Count Dracula = Vlad III
It drives me crazy every Dracula reader who makes claims they are not the same person when the text itself says so:
8 May Jonathan writes:
Midnight.—I have had a long talk with the Count. I asked him a few questions on Transylvania history, and he warmed up to the subject wonderfully. In his speaking of things and people, and especially of battles, he spoke as if he had been present at them all. This he afterwards explained by saying that to a boyar the pride of his house and name is his own pride, that their glory is his glory, that their fate is his fate. Whenever he spoke of his house he always said “we,” and spoke almost in the plural, like a king speaking.
8 May Dracula says:
Who was it but one of my own race who as Voivode crossed the Danube and beat the Turk on his own ground? This was a Dracula indeed! Woe was it that his own unworthy brother, when he had fallen, sold his people to the Turk and brought the shame of slavery on them! Was it not this Dracula, indeed, who inspired that other of his race who in a later age again and again brought his forces over the great river into Turkey-land; who, when he was beaten back, came again, and again, and again, though he had to come alone from the bloody field where his troops were being slaughtered, since he knew that he alone could ultimately triumph!

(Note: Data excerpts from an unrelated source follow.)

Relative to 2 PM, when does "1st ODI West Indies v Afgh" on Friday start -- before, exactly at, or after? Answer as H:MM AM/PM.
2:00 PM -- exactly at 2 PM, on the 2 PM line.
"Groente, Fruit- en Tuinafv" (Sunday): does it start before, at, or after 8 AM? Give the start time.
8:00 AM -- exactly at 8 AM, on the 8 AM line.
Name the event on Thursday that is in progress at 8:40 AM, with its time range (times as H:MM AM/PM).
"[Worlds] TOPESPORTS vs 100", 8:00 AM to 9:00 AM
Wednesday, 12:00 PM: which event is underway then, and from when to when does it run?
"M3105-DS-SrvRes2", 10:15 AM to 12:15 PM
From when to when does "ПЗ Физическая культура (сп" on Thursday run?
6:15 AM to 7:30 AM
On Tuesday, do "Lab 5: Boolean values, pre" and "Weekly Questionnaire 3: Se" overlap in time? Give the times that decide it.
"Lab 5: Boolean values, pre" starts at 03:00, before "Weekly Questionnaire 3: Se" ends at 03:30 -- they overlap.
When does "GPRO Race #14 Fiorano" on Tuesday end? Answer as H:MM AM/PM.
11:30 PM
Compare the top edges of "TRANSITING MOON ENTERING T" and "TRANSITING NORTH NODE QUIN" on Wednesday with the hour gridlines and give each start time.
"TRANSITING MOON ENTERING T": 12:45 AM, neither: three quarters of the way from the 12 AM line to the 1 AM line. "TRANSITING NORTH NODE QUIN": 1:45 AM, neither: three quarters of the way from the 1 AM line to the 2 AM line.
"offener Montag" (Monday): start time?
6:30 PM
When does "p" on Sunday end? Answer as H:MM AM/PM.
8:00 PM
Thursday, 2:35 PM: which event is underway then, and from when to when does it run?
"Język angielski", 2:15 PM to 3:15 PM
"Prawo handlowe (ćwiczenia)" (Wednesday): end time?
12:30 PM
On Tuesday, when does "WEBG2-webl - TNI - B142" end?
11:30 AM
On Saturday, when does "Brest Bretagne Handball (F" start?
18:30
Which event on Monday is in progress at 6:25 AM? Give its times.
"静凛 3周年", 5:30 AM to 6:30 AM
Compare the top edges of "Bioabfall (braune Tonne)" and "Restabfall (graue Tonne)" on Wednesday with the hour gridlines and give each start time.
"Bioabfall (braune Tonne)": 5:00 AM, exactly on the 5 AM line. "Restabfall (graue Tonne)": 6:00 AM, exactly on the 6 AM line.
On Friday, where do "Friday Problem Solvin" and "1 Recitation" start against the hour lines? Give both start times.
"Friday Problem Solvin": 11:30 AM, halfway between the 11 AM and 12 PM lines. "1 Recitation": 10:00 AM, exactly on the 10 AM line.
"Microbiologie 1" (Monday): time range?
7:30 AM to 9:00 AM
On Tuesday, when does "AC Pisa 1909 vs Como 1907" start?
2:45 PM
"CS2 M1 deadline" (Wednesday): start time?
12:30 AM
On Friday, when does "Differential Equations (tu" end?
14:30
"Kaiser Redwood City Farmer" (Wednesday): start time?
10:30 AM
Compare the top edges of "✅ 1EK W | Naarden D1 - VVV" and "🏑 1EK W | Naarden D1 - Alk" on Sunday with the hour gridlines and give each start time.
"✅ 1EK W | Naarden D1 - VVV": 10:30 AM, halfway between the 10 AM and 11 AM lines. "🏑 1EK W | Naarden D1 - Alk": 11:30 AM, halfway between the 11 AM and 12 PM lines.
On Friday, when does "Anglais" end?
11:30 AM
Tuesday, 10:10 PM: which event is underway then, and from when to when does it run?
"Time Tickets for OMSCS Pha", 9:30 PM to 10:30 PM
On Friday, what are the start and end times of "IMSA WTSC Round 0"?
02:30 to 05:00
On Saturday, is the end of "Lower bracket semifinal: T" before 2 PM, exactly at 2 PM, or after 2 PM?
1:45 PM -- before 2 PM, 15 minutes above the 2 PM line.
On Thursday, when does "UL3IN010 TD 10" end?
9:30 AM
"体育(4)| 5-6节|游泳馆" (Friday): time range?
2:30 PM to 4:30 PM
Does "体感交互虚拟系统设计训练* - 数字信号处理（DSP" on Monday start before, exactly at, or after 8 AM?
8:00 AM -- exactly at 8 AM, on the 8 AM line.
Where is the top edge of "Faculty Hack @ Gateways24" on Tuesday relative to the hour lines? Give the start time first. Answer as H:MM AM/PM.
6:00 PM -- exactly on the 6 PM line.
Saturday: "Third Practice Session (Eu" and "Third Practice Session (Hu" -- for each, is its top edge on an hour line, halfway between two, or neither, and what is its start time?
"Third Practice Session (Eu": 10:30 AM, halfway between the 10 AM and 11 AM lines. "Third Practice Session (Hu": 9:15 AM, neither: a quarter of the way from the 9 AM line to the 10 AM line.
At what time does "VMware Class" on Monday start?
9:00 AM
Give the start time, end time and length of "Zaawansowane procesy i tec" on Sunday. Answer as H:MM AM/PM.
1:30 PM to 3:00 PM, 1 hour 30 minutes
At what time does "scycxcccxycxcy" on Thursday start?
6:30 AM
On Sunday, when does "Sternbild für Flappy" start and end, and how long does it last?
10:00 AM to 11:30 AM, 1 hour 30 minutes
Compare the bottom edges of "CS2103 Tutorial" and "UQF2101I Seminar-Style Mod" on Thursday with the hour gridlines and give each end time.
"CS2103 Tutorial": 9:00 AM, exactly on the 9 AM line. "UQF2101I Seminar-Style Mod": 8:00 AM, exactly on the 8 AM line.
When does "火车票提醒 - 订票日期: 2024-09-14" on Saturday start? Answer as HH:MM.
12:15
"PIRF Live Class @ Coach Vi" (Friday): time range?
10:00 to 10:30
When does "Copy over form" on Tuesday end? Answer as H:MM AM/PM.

They said that he thought only of himself. Bah! what good are peasants without a leader? Where ends the war without a brain and heart to conduct it?
30 September Van Helsing says:
He must, indeed, have been that Voivode Dracula who won his name against the Turk, over the great river on the very frontier of Turkey-land.
I've read literary articles by people who seem to take Dracula at his face-value word as if they are more oblivious than Jonathan Harker and write like "Well he said he was just speaking as if he was proud of his ancestors that's all. He must be some descendant of Vlad III, because clearly he cannot be the same man because that is impossible." ignoring that:
Dracula was not a family name It means 'Son of Dracul', and his father was called 'Vlad Dracul' not because it was a last/family name but because he was in the Order of the Dragon. Dracul = Dragon.
Dracula IS A VAMPIRE. HE IS IMMORTAL. He CAN be that same man, because he does not die!